My grandmother, Mary – with whom you will probably become familiar if you continue to read my writing – used to say,  “Just sit still and twiddle your thumbs”.  She would make us sit on the sofa for what seemed a long time. Maybe she just wanted some peace and quiet herself, instead of grandkids running all over the house, or maybe she knew that reflection and inner space is a skill that we need to develop, and the younger the better.

Today as I start this new adventure, the creation of this web space, this virtual white space, I hope to share and find interesting insights into our personal worlds. I hope you come with me in a spirit of questioning and discovery.

Restart and new chapter.

I’ve just returned from Montreal where I spent 10 days with my best friend, Alan.  During that time I was able to think about my life, the directions it is taking, the important things to me, and smaller things like the meaning of life and the universe.

As I come back to Red Deer and am very much ready to change directions, finish up some of the projects that I have been working on and seriously consider the new directions that will take.  Unfortunately, I managed to get food poisoning the day after I returned and it has taken the bounce out of my step the past couple of days.  I’m 40% now and by tomorrow I’ll be coming around to half capacity or more

One of the things that I’ve really missed is writing in this public blog, and so I’m ready to begin that again.  I’ve been studying carefully social networking tools and considering how they relate to career and life and I hope to offer interesting insights and observations about life and the way we all are with one another in this time.

I’m especially excited about my current writing project and the shape that it may take.  I’m hopeful that some of this material will appear here.

British Airways – January 11, 2009

On the early evening on January 11, 2009 we landed in Calgary on a British Airways flight direct from London, Terminal 5.  We cleared customs and made out way to the baggage carousel to collect our luggage.  We usually travel fairly lightly and don’t have checked baggage but with a wonderful Christmas holiday in the London and other parts of England we had checked baggage.  We took our Christmas presents for one another from Canada in Terry’s new Carhartt bag and returned home with them and other things.

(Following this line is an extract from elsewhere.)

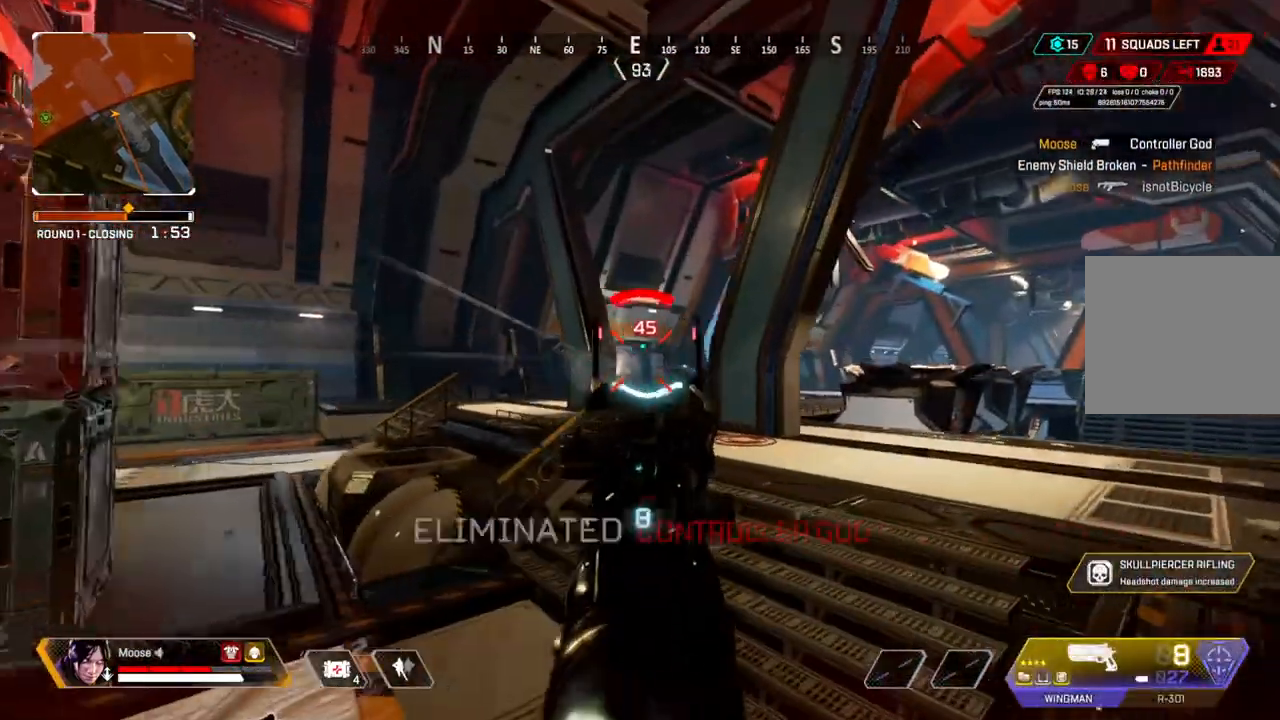
{"buttons": [], "left_stick": "up", "right_stick": "right", "events": [[167, "right_stick", "center"], [200, "left_stick", "up-right"], [217, "L2", "up"], [233, "right_stick", "right"], [350, "CIRCLE", "down"], [433, "left_stick", "up"], [500, "CIRCLE", "up"]]}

We stood at the carousel for quite a long time while a friend waited for us outside to give us a ride back to Red Deer.  The bags stopped coming and Terry’s Carhartt bag, the one with Terry’s gifts, some clothes, chocolates for friends, and a few other important things wasn’t there.  It was then that we noticed at bag at looked almost identical to Terry’s still going around.  We checked the tag to be sure.  It belonged to a person with the last name of Higgins, who was on the same flight as us. The bag had Trinidad 2006 stitched on the side, was not as new but besides that was exactly the same shape and size.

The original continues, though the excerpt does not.